„Wir wollen kein zweites Solingen erleben" - Ministerpräsident Tayyip Erdogan besucht Opfer vor Ort besuchen
Größte Brandkatastrophe der Nachkriegsgeschichte Ludwigshafens: 9 Menschen türkischer Herkunft starben und 60 zum Teil schwer verletzt - Verdacht auf Brandstiftung
Das bei einem Brand vor zwei Tagen völlig zerstörte Haus in Ludwigshafen wurde ausschließlich von Türken bewohnt. Alle neun Opfer, unter ihnen fünf Kinder, sind türkischer Herkunft. Noch sind nicht alle identifiziert. 60 Menschen, meist auch Türken, wurden z.T. schwer verletzt; am Dienstag befanden sich noch elf Personen im Krankenhaus.
Nach Berichten der dpa prüft die Polizei eine Zeugenaussage, wonach es sich um Brandstiftung handeln könnte.Innerhalb der türkischen Bevölkerung in Ludwigshafen besteht die Befürchtung, dass Brandstiftung die Ursache für das verheerende Feuer gewesen sein könnte. Der Vorsitzende des türkisch-deutschen Unternehmervereins, Eyyüp Özcan, sagte, es habe bereits 2006 einen Brandanschlag auf das selbe Haus am Danziger Platz 32 gegeben. Damals habe jemand versucht, das Haus anzuzünden, das Feuer habe aber gelöscht werden können.
Der türkische Präsident Abdullah Gül forderte angesichts von Brandanschlägen in Deutschland in der Vergangenheit eine «sorgfältige Untersuchung». Die Bundesregierung zeigte sich betroffen. Vize-Regierungssprecher Thomas Steg nannte das Geschehen eine Tragödie.

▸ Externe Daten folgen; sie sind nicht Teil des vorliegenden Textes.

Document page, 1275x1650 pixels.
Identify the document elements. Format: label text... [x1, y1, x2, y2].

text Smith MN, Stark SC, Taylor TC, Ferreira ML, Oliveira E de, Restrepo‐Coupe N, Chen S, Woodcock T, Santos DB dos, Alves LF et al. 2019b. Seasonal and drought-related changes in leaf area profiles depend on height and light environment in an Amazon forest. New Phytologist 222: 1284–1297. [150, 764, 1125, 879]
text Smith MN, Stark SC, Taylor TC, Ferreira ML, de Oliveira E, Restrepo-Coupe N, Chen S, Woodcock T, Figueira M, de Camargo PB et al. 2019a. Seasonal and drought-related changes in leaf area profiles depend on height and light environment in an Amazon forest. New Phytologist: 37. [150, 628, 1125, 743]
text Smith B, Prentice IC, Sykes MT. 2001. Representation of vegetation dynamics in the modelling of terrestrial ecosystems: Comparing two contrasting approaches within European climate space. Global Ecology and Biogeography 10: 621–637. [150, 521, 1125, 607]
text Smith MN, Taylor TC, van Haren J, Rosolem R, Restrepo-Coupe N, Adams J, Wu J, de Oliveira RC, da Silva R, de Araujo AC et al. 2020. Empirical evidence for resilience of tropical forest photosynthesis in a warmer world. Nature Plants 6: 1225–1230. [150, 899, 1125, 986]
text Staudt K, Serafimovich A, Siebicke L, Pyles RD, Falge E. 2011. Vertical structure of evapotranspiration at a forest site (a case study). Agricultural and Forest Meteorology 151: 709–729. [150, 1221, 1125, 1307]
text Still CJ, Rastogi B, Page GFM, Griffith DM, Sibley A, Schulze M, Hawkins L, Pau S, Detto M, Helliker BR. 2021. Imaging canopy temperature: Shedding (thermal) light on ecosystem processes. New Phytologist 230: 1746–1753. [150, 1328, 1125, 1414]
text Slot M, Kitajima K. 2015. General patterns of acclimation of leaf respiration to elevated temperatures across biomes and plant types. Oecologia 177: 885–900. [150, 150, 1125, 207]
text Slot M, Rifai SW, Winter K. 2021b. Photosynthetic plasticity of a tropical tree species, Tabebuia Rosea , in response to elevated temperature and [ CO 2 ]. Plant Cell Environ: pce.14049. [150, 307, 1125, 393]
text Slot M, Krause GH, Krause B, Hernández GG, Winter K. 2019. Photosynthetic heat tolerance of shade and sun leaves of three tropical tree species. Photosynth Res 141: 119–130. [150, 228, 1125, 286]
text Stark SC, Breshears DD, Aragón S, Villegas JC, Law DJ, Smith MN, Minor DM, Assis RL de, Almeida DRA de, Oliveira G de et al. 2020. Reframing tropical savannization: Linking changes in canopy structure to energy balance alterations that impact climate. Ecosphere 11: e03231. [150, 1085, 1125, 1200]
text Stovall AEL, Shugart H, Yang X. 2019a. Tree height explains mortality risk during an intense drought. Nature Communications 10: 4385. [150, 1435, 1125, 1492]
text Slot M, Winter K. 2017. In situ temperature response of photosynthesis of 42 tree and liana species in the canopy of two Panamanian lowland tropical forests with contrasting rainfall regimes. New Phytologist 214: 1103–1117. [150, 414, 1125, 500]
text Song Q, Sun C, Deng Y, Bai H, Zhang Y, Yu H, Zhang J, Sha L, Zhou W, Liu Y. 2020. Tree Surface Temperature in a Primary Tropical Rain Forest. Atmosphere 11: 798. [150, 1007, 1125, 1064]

In Deutschland und in der Türkei sind Politiker alarmiert. Die Regierung in Ankara hat eigene Ermittler nach Deutschland entsandt. Nach unbestätigten Meldungen wird Ministerpräsident Recep Tayyip Erdogan bei seinem Deutschlandbesuch selbst nach Ludwigshafen reisen - begleitet von vier türkischen Polizeifachleuten, die die Brandursache untersuchen. Der türkische Botschafter Mehmet Ali Irtemçelik war bereits in Ludwigshafen, um sich ein Bild von der Tragödie zu machen. "Wir wollen, dass der Vorfall so schnell wie möglich aufgeklärt wird", sagt Erdogan.
Erdogan äußert seine Sorge, dass es sich um Brandstiftung handeln könnte. "Wir wollen kein zweites Solingen erleben", sagt der türkische Politiker: "Wir hoffen, dass der Vorfall nichts mit Fremdenfeindlichkeit zu tun hat." In Solingen war 1993 ein von Türken bewohntes Haus von Jugendlichen angezündet worden.
In den türkischen Medien findet die Tragödie breite Beachtung. Die Zeitung Türkiye berichtet über den Fall unter der Überschrift "Fern der Heimat lebendig verbrannt". Die liberale Zeitung Radikal titelt: "Ein Feuer im Karneval verbrennt unsere Herzen." Ausführlich zitieren türkische Medien die Aussagen zweier türkischer Mädchen, die beobachtet haben wollen, wie ein deutsch sprechender Mann im Hauseingang einen Kinderwagen in Brand gesteckt habe und dann weggelaufen sei.
Eine Sonderkommission arbeitet nach Angaben der Polizei in Ludwigshafen an der Aufklärung der Hintergründe. Die Ermittler gehen davon aus, dass die Ursache für den Brand erst in einigen Tagen feststehen wird. Nach ersten Vermutungen der Feuerwehr könnte das Feuer im hölzernen Treppenhaus des alten Gebäudes zu erst gewesen sein.
Nach Angaben des Bundesinnenministeriums stimmten die zuständigen Ermittler in Rheinland-Pfalz der Mitarbeit von Brandexperten aus der Türkei zu. Diese dürften Fragen stellen, aber keine Vernehmungen führen, sagte eine Ministeriumssprecherin.
Die Stadt Ludwigshafen hatte letzten Montag alle Karnevalsveranstaltungen abgesagt. Oberbürgermeisterin Eva Lohse (CDU) sprach von dem "größten Brandereignis in der Geschichte Ludwigshafens nach dem Krieg". Der rheinland-pfälzische Ministerpräsident Kurt Beck (SPD) war am Montagmittag an der Unglücksstelle eingetroffen.